Ah oui ! Parce que je ne vous l’avais pas dit, mais la Ophiokodocu…  la Opocordipecs … enfin la « plante/chenille/champignon » là ! Et bien, on peut la considérer comme de l’or puisque de par sa rareté, elle peut être vendue à des prix assez élevés. Le comté de Nantou se vante d’en produire et ça serait d’ailleurs le seul endroit où cela se trouve à Taiwan, toutefois, je n’assure pas qu’il s’agisse des mêmes variétés que dans la chaine de l’Himalaya ou en Chine. Mais le processus naturel semble être le même, bien qu’il soit généralement dit qu’il ne se produise qu’à des altitudes proches des 4000m. Les conditions sont assez importantes puisque le parasite ne peut se développer si la température ambiante est trop élevée.

Produit dans des conditions entièrement naturelles, l’Ophiocordyceps sinensis (voilà j’lai dit !) vaut son pesant d’or. Cela s’explique d’abord par sa rareté. Il possède aussi de nombreuses propriétés médicales qui sont louées par la médecine traditionnelle chinoise.
Il paraît que ça stimule la virilité ! Oooh
Que c’est un tonifiant !  Oooh !
Et je ne vais pas vous la faire, mais au Tibet, ils s’en servent pour traiter les maladies rénales et cardiaques…  Rien que ça.

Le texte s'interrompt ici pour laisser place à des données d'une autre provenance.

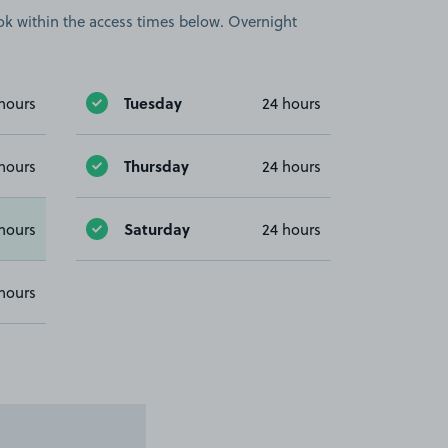
book within the access times below. Overnight
Tuesday
hours
24 hours
Thursday
hours
24 hours
Saturday
hours
24 hours
hours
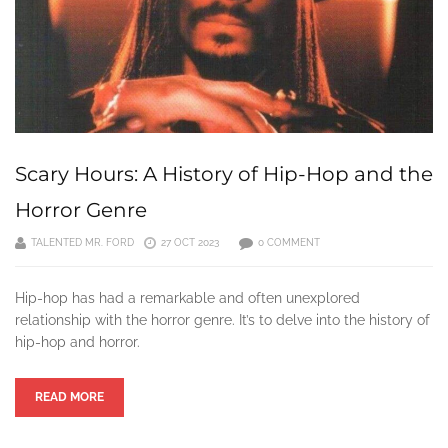
Scary Hours: A History of Hip-Hop and the
Horror Genre
TALENTED MR. FORD
27 OCT 2023
0 COMMENT
Hip-hop has had a remarkable and often unexplored
relationship with the horror genre. It’s to delve into the history of
hip-hop and horror.
READ MORE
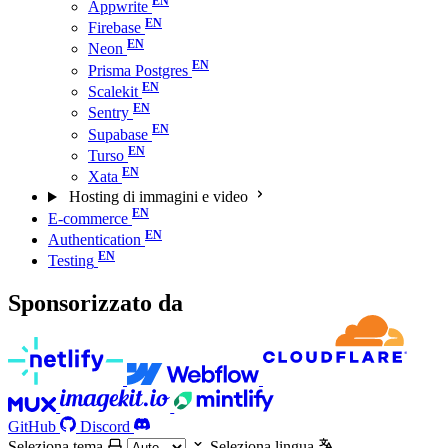
Appwrite
Firebase
Neon
Prisma Postgres
Scalekit
Sentry
Supabase
Turso
Xata
Hosting di immagini e video
E-commerce
Authentication
Testing
Sponsorizzato da
GitHub
Discord
Seleziona tema
Seleziona lingua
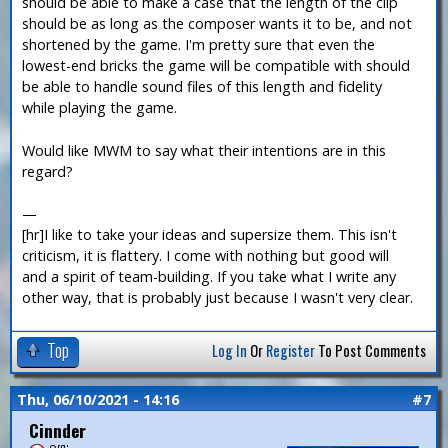
should be able to make a case that the length of the clip
should be as long as the composer wants it to be, and not
shortened by the game. I'm pretty sure that even the
lowest-end bricks the game will be compatible with should
be able to handle sound files of this length and fidelity
while playing the game.
Would like MWM to say what their intentions are in this
regard?
—
[hr]I like to take your ideas and supersize them. This isn't
criticism, it is flattery. I come with nothing but good will
and a spirit of team-building. If you take what I write any
other way, that is probably just because I wasn't very clear.
Top
Log In
Or
Register
To Post Comments
Thu, 06/10/2021 - 14:16
#7
Cinnder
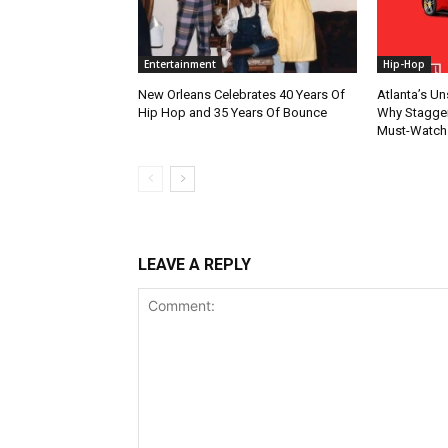
Entertainment
Hip-Hop
New Orleans Celebrates 40 Years Of
Atlanta’s U
Hip Hop and 35 Years Of Bounce
Why Stagger’
Must-Watch
LEAVE A REPLY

En soupe, c'est possible aussi. En fait, c'est même mieux d'ailleurs
En soupe, c’est possible aussi. En fait, c’est même mieux d’ailleurs

Forcément, avec de telles propriétés, on comprend qu’il s’agit là d’un produit très recherché, surtout en Asie évidemment. Du coup, la production naturelle n’est pas suffisante pour répondre à la demande toujours croissante. Eh oui… déséquilibre entre offre et demande. Inflation. Prix à la hausse…

Pour répondre au problème, on parle désormais d’une production artificielle ou assistée. Barbares … Je soupçonne bien le comté de Nantou d’avoir recours à ce genre de pratiques pour pouvoir mettre de la chenille momifiée sur le marché insulaire. Enfin … il en faut pour tout le monde.

Ah … j’allais partir sans répondre à cette question que vous vous posez (ne mentez pas). Quel goût ? Quelle sensation en bouche ? ça ressemble à quoi ?
Eh bien, je dirais que ça ressemble beaucoup à un féculent. Comme une pomme de terre cuite, un peu fade, mais encore assez ferme. Je ne vois pas de sensation particulière. C’est sûr que sur le coup, on pense directement à une chenille et le voisin vous rassure en vous explique que c’est un légume qui y ressemble beaucoup, mais que c’est un légume. Sérieux … c’était vraiment une chenille au final ! On s’est bien foutu de moi -encore-

Enfin, tout ça pour vous dire également que je planche toujours sur cette idée de vous mettre sur le blog une série portant sur les plats réputés difficiles de la cuisine taiwanaise. Une idée qui germe depuis un temps dans nos têtes avec Meg. ça viendra vite et on vous tiendra bien sûr au courant.

Euh… et pour les lettres dans le bouillon … en fait je me contentais d’écrire mon prénom sur le bord du bol et c’était déjà bien !

Bonne journée à tous !

8 réflexions sur “Des vers dans ma soupe…

  1. D...illon

    Pour avoir goûté des insectes et des champignons, je mangerais volontiers cet hybride. J’attends avec impatience la série sur les plats « réputés difficiles » ou auxquels on donne un nom qui ne donne pas envie de le manger comme le « tofu puant » que j’ai trouvé délicieux.